Headline_Generation_NLP

Refer to the Report.pdf for detailed description

1. Problem Formation

Headline generation is within the category of the text summarization. In this project, we would like to modify the current way of headline generation and automatically generate headlines from the text of news articles. Since headlines are terse and convey the most important theme of the input text, it won’t be appropriate to just select a subset of actual sentences from the original text as a summary. Instead, it should be generated by building the semantic representation of the text to create a summary.

The model of news headline generation we are trying to improve in this project is the one proposed by Konstantin Lopyrev [1], which adopts an end-to-end encoder-decoder framework as well as utilizes attention mechanism. The encoder and the decoder are each a recurrent neural network [2]. The encoder encodes a source article into a sequence of latent vectors, and the decoder outputs a summary word by word based on the latent vectors.
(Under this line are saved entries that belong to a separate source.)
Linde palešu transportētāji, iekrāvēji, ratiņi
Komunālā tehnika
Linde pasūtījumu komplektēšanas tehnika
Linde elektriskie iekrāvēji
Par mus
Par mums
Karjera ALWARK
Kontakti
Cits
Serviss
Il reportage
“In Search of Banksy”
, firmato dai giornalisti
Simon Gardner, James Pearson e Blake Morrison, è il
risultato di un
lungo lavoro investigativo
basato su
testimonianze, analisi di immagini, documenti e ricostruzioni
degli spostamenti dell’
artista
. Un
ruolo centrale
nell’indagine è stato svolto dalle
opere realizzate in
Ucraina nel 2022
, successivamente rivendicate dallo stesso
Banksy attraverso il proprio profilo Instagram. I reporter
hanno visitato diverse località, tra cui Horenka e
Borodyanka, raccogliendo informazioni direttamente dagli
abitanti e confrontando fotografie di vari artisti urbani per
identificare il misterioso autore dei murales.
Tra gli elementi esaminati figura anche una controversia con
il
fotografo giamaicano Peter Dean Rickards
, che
The attention mechanism allows the decoder to attend to different parts of the source.

2. Project Plans

We plan to use ELMo embedding [3] instead of GloVe embedding [4] to encode the input text. ELMo naturally captures the contextual information by training a large-scale bidierctional language model and is proved to have better performance on many supervised NLP tasks. In this project, we will use the pretrained model which can be obtained here

We also plan to implement a bidirectional RNN to preserve information from both directions. The original RNN model only takes into consideration the current and the previous words to decide values to assign the neurons, while using bidirectional RNN considers also the words that follow.

3. Dataset and Evaluation

The ideal dataset for this project would be the English Gigaword. It was used by Lopyrev, however we may need to deal with copyright issues first. The alternative dataset we use is All the news dataset [5] which contains 143 thousands articles from 15 American publications.
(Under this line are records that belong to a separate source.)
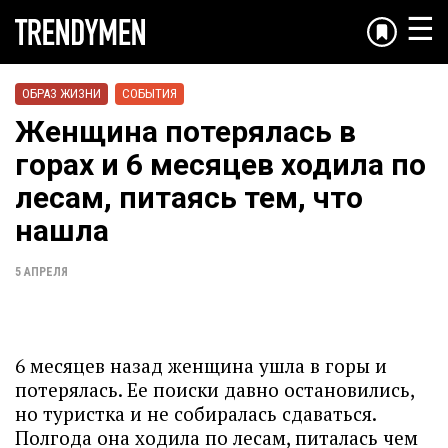
☰
ОБРАЗ ЖИЗНИ
СОБЫТИЯ
Женщина потерялась в
горах и 6 месяцев ходила по
лесам, питаясь тем, что
нашла
5 АПРЕЛЯ
6 месяцев назад женщина ушла в горы и
потерялась. Ее поиски давно остановились,
но туристка и не собиралась сдаваться.
Полгода она ходила по лесам, питалась чем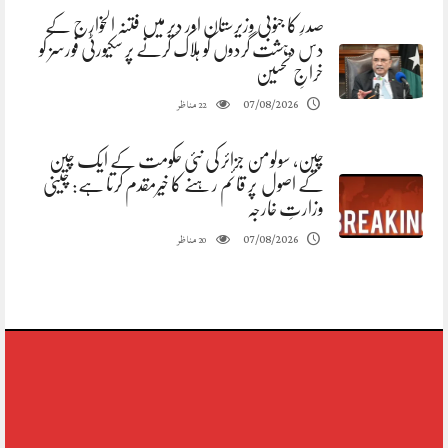
صدرِ کا جنوبی وزیرستان اور دیر میں فتنہ الخوارج کے
دس دہشت گردوں کو ہلاک کرنے پر سکیورٹی فورسز کو
خراجِ تحسین
مناظر
07/08/2026
22
چین، سولومن جزائر کی نئی حکومت کے ایک چین
کے اصول پر قائم رہنے کا خیرمقدم کرتا ہے: چینی
وزارتِ خارجہ
مناظر
07/08/2026
20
We will evaluate generated news headlines with BLEU [6]. In general, BLEU measures how much the words in the machine-generated headlines appeared in the human reference headlines in terms of different n-gram.

Reference

[1] Lopyrev, Konstantin. "Generating news headlines with recurrent neural networks." arXiv preprint arXiv:1512.01712(2015). [2] Ilya Sutskever, Oriol Vinyals, and Quoc V. Le. Sequence to sequence learning with neural networks. CoRR, abs/1409.3215, 2014. [3] Peters M E, Neumann M, Iyyer M, et al. Deep contextualized word representations[J]. arXiv preprint arXiv:1802.05365, 2018. [4] Pennington J, Socher R, Manning C. Glove: Global vectors for word representation[C]. Proceedings of the 2014 conference on empirical methods in natural language processing (EMNLP). 2014: 1532-1543. [5] All the news dataset. Kaggle. link [6] Papineni, K.; Roukos, S.; Ward, T.; Zhu, W. J. BLEU: a method for automatic evaluation of machine translation. ACL-2002: 40th Annual Meeting of the Association for Computational Linguistics. Pp. 311-318.